**PAGE EXTRACT**
Sladen was a notable artist and researcher, who had a keen interest in ecclesiastical architecture and archaeology, as well as natural history.

=== Art ===
Constance was a talented artist. Her pictures were exhibited in galleries in London and elsewhere. Her portrait was painted by Henry Tanworth Wells in 1901.

=== Architecture ===
Sladen was a noted authority on churches and cathedrals in Yorkshire, contributing to major works on the subject, including the section on York Minster in Cathedrals and Abbeys of England and Wales. She also wrote on the churches of Louth, Bradford and Halifax, and on Selby Abbey. She also wrote the architecture of Castle Howard.

=== Scientific interests ===
Sladen was one of the first female members of the Linnean Society in London, joining as soon as their rules on membership altered: her membership was proposed in 1904 and she entered the society as a member in 1905. She also assisted her husband in some of the classification of his collection.

== Philanthropy ==
After the death of her husband in 1900, Sladen was determined that his collection would be available for the public and endowed a new gallery and curatorial position at the Royal Albert Memorial Museum in Exeter. She also endowed the Percy Sladen Memorial Trust in 1904 to provide funding for fieldwork for biologists and geologists around the world.

Sladen died at Northbrook Park on 17 January 1906; an attack of influenza the previous year meant her health had declined. She died, according to the Linnean Society of an "obscure disease" after some months of illness. She is buried with her husband in the graveyard at St Luke's Church in Exeter.

== Legacy ==
After her death, Sladen was described as "a great benefactor of science" by the Linnean Society. She features in the portrait by James Sant showing Linnean Society of London: First Formal Admission of Women Fellows, painted in 1906. She is the standing figure centre-left in the portrait.

=== Eponyms ===
Two species are named after Constance Sladen as a result of her philanthropic work. The white-bellied woolly mouse opossum (Marmosa constantiae) was named by Oldfield Thomas in honour of her financing the expedition by Alphonse Robert which collected the type specimen in 1902. The Fernando Po swift (Apus sladeniae), a bird, was also named after Sladen, who provided financial support for its discovery.

**USING THE INFORMATION**
- A) Answer these questions from the text on Constance Sladen:
(i) Who painted her portrait in 1901?
(ii) In what year did she enter the Linnean Society as a member?
(iii) Where is she buried?
- B) List every distinct year that appears in the text on Constance Sladen, in chronological order.

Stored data
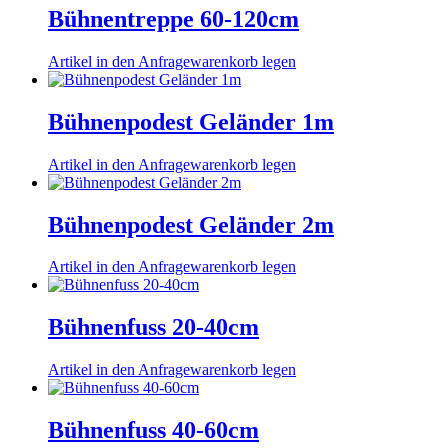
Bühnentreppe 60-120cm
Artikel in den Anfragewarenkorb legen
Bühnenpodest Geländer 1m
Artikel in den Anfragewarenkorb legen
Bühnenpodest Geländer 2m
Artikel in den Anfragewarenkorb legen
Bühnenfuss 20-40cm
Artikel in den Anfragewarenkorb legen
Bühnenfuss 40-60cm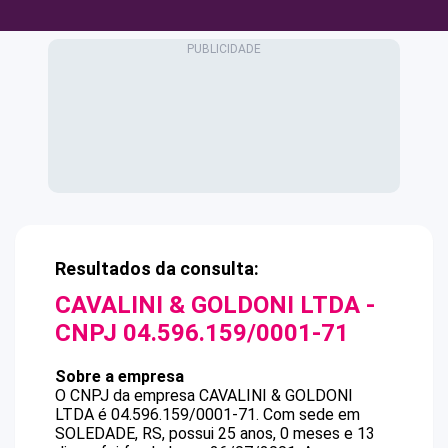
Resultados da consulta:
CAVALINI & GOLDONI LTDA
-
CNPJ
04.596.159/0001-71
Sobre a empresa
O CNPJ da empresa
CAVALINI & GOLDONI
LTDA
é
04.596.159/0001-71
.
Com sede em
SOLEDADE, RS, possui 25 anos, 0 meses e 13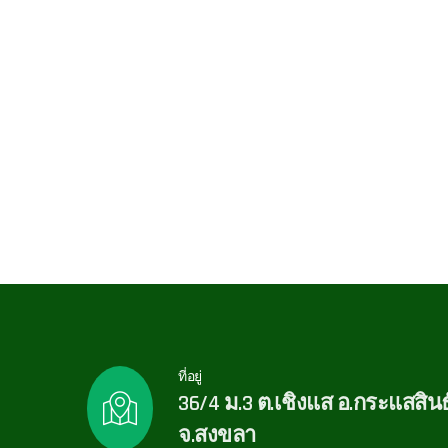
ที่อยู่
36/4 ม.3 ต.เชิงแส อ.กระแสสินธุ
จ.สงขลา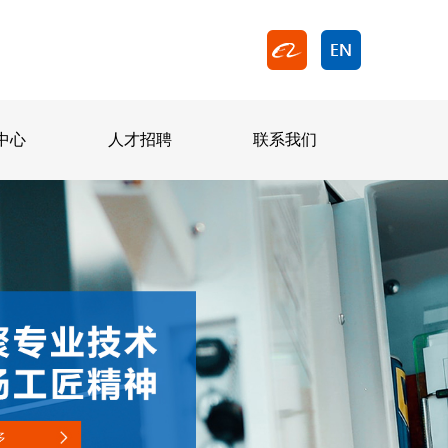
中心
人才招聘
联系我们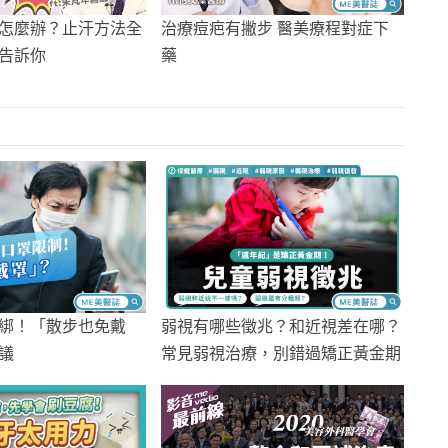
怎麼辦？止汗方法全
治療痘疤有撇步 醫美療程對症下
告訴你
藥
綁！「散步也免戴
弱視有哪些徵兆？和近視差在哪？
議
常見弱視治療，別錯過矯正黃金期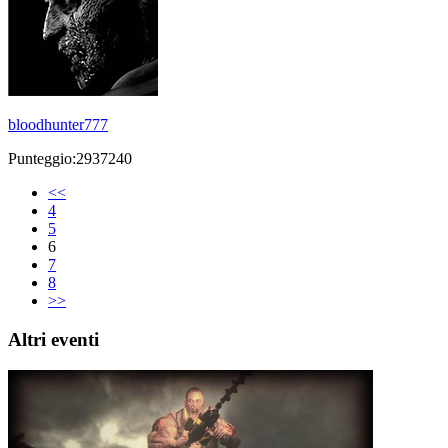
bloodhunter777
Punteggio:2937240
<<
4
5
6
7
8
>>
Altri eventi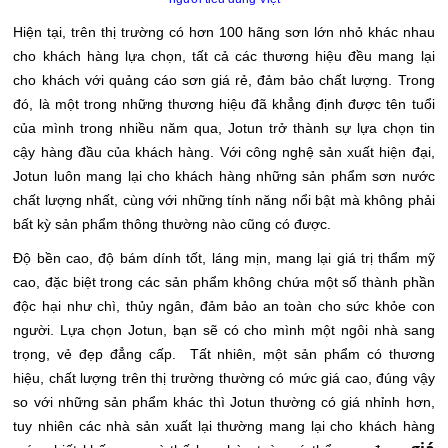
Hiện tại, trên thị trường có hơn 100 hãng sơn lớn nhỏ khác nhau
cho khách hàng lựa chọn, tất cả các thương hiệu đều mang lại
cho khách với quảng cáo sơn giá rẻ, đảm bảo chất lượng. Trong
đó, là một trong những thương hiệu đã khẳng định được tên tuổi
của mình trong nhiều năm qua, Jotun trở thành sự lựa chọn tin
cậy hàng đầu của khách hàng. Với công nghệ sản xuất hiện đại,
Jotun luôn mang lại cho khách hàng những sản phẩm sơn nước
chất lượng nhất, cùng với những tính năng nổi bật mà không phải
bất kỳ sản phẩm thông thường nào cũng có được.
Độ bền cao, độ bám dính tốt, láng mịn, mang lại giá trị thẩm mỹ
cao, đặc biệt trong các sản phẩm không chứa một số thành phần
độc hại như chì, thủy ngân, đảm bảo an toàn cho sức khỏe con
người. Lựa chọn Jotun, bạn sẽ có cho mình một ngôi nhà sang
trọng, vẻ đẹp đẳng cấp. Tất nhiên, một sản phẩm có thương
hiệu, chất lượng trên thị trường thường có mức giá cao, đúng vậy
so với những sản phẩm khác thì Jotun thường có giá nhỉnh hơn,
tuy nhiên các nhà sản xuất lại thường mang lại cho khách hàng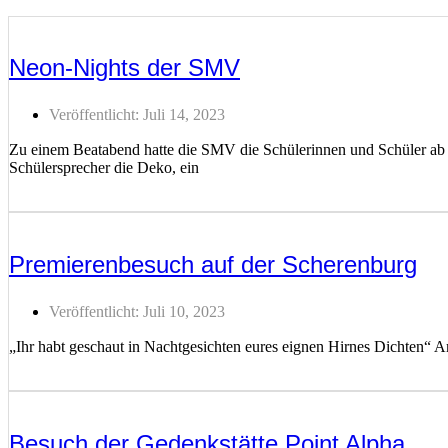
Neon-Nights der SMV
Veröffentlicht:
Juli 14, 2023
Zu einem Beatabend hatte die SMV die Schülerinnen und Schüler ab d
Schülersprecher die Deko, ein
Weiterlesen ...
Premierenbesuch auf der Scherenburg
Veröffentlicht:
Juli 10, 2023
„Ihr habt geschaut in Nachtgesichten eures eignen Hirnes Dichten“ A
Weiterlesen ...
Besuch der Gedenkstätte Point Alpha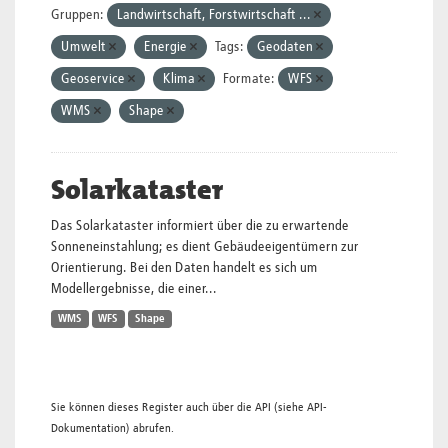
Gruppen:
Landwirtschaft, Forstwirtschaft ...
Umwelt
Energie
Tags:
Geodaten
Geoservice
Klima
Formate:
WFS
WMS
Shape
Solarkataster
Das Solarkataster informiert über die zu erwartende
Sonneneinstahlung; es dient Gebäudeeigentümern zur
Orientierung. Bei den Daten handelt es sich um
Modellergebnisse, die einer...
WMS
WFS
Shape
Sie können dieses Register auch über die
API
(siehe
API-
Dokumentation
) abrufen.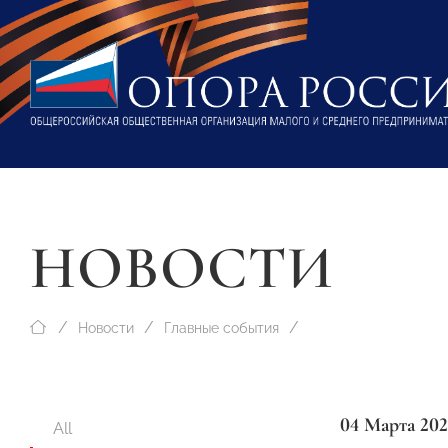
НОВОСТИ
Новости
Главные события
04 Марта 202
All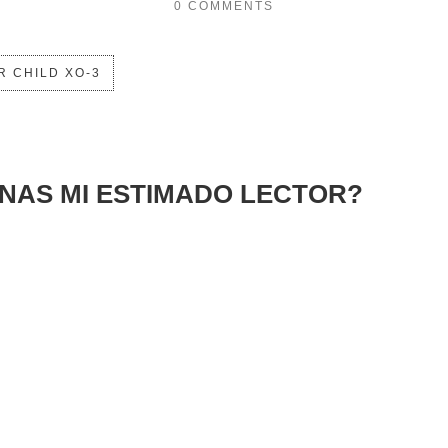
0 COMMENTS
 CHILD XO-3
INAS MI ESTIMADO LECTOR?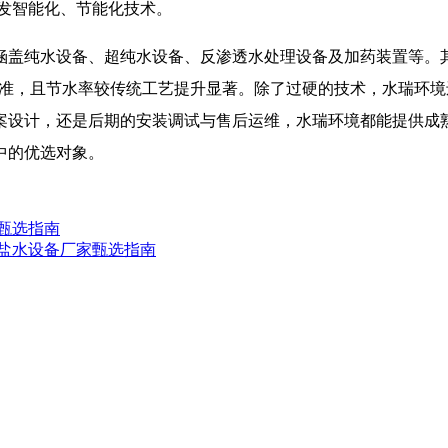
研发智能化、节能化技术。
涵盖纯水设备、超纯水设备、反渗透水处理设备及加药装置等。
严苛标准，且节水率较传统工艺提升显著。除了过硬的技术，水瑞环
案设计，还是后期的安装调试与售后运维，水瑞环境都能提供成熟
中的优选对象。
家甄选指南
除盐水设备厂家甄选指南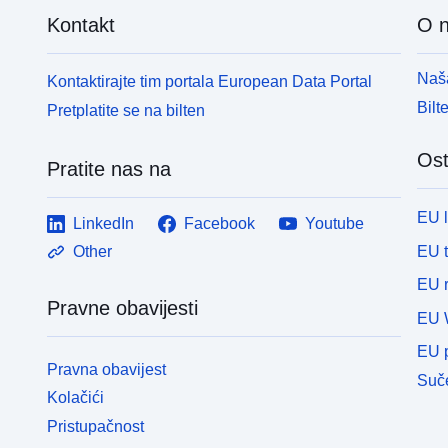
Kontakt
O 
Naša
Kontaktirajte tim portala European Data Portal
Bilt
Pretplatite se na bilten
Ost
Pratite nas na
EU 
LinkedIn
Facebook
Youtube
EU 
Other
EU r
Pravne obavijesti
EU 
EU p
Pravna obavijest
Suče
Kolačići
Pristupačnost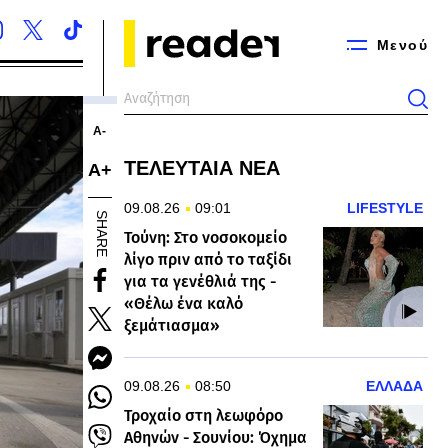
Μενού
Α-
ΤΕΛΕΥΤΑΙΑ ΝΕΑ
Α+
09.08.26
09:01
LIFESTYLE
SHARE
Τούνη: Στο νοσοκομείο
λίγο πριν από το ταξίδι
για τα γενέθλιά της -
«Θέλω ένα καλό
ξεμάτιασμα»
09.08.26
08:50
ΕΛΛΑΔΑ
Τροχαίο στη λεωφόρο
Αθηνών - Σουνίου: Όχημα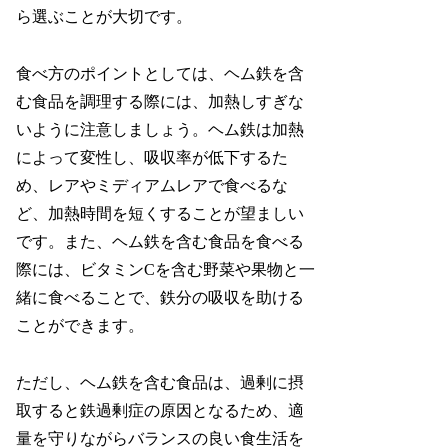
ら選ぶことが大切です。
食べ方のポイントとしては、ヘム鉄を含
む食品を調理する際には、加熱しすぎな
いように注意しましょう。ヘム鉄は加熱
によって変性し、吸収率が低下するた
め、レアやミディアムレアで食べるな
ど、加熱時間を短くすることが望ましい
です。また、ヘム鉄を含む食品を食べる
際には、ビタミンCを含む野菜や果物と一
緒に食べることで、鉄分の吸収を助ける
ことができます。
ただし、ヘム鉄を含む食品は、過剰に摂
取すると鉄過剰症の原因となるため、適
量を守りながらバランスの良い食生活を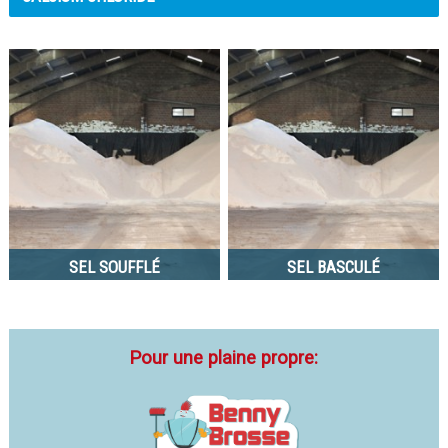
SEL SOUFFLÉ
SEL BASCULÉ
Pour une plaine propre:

**ANSWERS**
- A)
(i) Henry Tanworth Wells
(ii) 1905
(iii) In the graveyard at St Luke's Church in Exeter

- B) 1900, 1901, 1902, 1904, 1905, 1906